Burkhard Weitz war als chrismon-Redakteur bis Oktober 2022 verantwortlich für die Aboausgabe chrismon plus. Er studierte Theologie und Religionswissenschaften in Bielefeld, Hamburg, Amsterdam (Niederlande) und Philadelphia (USA). Über eine freie Mitarbeit kam er zum "Deutschen Allgemeinen Sonntagsblatt" und war mehrfach auf Recherchen in den USA, im Nahen Osten und in Westafrika. Seit November 2022 betreut er als ordinierter Pfarrer eine Gemeinde in Offenbach.

Eines stellt Regisseur Alfred Hitchcock mit Priester Logan im Film "Zum Schweigen verurteilt" sehr zutreffend dar: Pfarrer sind ausgesprochen verschwiegen, wenn es um die Beichte geht. Das gilt für katholische wie evangelische Pfarrer. Nur so kann sich jeder darauf verlassen, dass alles, was in der Beichte zu Wort kommt, streng vertraulich ist.

Nicht nur Katholiken können bei schweren Vergehen eine persönliche Beichte, also ihr eigenes Sündenbekenntnis, ablegen, sondern auch Protestanten. Für jeden Christen gehört die Beichte zur Buße. Und Buße ist tätige Selbstkritik sowie der Versuch, sich zu bessern. Mit dem Sündenbekenntnis erkennt der Christ an, dass durch sein verkehrtes Tun das Verhältnis zwischen Gott und Mensch gestört ist. Die ritualisierte Form ermöglicht dem Beichtenden, so etwas wie eine innere Reinigung zu erleben.

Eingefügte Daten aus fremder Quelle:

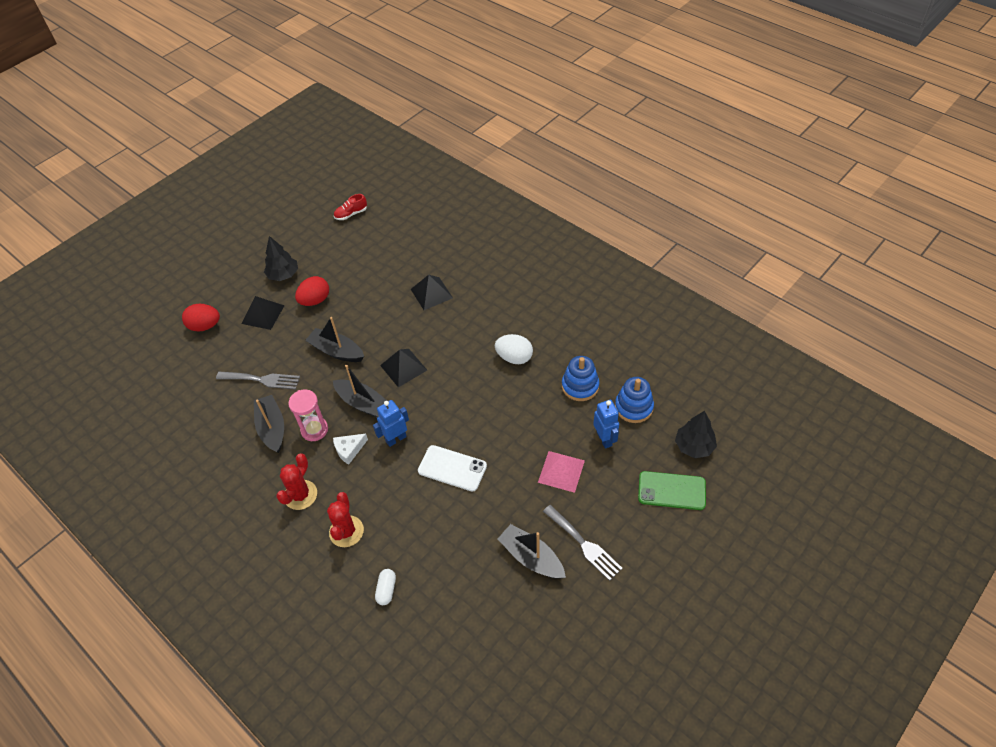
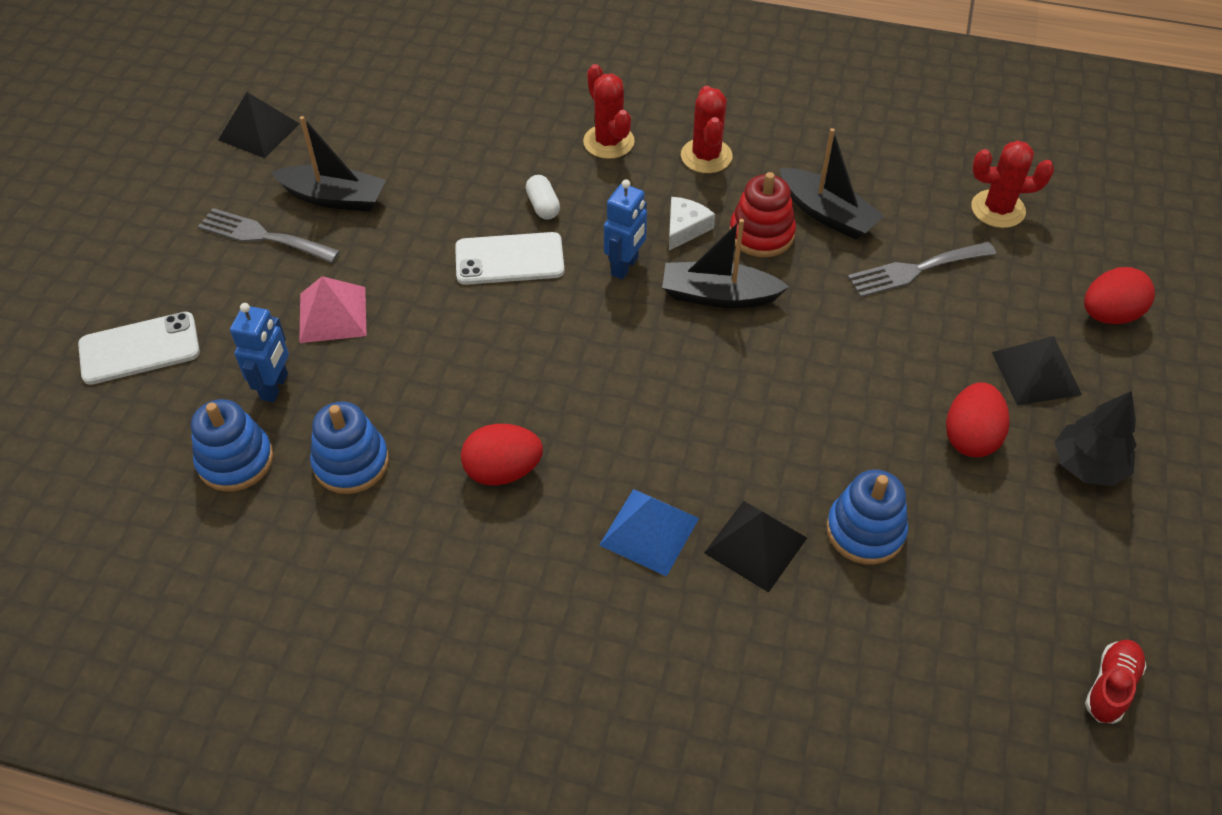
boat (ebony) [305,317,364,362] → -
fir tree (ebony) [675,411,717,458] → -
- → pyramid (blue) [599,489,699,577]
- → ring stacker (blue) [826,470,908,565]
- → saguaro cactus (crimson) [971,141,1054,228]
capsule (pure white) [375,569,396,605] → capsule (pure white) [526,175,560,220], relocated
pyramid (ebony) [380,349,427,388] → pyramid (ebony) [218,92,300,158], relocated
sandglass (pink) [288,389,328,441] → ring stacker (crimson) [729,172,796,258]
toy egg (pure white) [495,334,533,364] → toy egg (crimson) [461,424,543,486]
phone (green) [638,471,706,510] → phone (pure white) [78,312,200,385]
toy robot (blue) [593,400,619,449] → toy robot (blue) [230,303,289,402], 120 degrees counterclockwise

Die kirchliche Buße sieht traditionell vor, dass der Sünder zunächst seine Vergehen von Herzen bereut und sie vor einem Geistlichen bekennt. Dann erst kann dieser den Reumütigen von seiner Sünde lossprechen (Absolution) und gegebenenfalls eine gute Tat als Zeichen der Reue verlangen.

Meist aber geht es um persönliche Gewissensnot

Absolution empfängt nur, wer Reue zeigt. Natürlich kann der Pfarrer nicht immer sicher sein, ob die Reue echt ist. Theologen gehen aber davon aus, dass in Zweifelsfällen denjenigen, der mit der Beichte sein Spiel treibt, die Zusage der göttlichen Vergebung ohnehin nicht erreicht. Nur für den, der bereut, ist Vergebung überhaupt wichtig.

Wenn jemand ein Verbrechen beichtet — was selten vorkommt —, verlangt der Pfarrer, dass sich der Täter der Polizei stellt. Meist aber geht es um persönliche Gewissensnot: Jemand hat seinen Partner betrogen, er hat einem Kind unrecht getan, die Eltern belogen oder mutwillig eine Beziehung zerstört. Oft lässt sich das zerschlagene Porzellan nicht mehr kitten. Die eigene Schuld wird beim Namen genannt, das Beichtgespräch macht den Weg frei für eine Neubesinnung.

Die Reformatoren haben den Nutzen der Beichte nie bestritten. Im Gegenteil: Noch 150 Jahre nach Luthers Tod war es üblich, dass jeder Protestant regelmäßig zur persönlichen Beichte ging. Erst im Zeitalter des Pietismus, als die Protestanten die individuelle Frömmigkeit betonten und der Dogmen überdrüssig waren, begannen sie, erste Beichtstühle aus den Kirchen zu räumen.

Grund dafür war die Klage über eine angebliche Verflachung der Beichte. Ganz im Sinne des Reformators Martin Luther empfanden es die frühen Pietisten als falsch, sich mit floskelhaften Schuldbekenntnissen die Absolution des Pfarrers einzuholen. Man forderte Ernsthaftigkeit und schaffte den in der Theorie längst beseitigten, aber praktisch noch immer gültigen Beichtzwang ab.

Seit dem frühen 18. Jahrhundert überlassen es Protestanten dem Einzelnen, ob er von der Aussprache mit dem Pfarrer Gebrauch macht oder nicht. Ihnen reicht zumeist, dass die Gläubigen am Anfang jedes Gottesdienstes eine allgemeine Beichte ablegen. Die Folge war, dass Beichtstühle in evangelischen Kirchen überflüssig wurden.

Im 19. Jahrhundert machten viele Protestanten aus der Not eine Tugend. Sie behaupteten, der Verfall der Beichte sei eine Errungenschaft der Reformation. In Wahrheit hatte Martin Luther bis zu seinem Tod 1546 regelmäßig gebeichtet. Gleichwohl: Im 19. Jahrhundert taten viele Protestanten die persönliche Beichte als katholische Eigenart ab.

Erst nach der Entdeckung der Psychoanalyse lernten evangelische Christen aufs Neue, welche Heilwirkung in einer persönlichen Aussprache liegen kann. Seither hat die Seelsorge im Alltag der Pfarrer stark an Gewicht gewonnen. Zwar folgt nicht jedes Seelsorgegespräch formal den Schritten der Buße mit Sündenbekenntnis und Lossprechung. Aber vertrauliche, offene Gespräche und die Bitte um Gottes Vergebung haben ihren festen Platz in der evangelischen Kirche. Gerade in schweren Gewissenskonflikten sind Pfarrer oft die einzigen vertrauenswürdigen Gesprächspartner. Und wer sich ausspricht, findet leichter Klarheit bei sich selbst.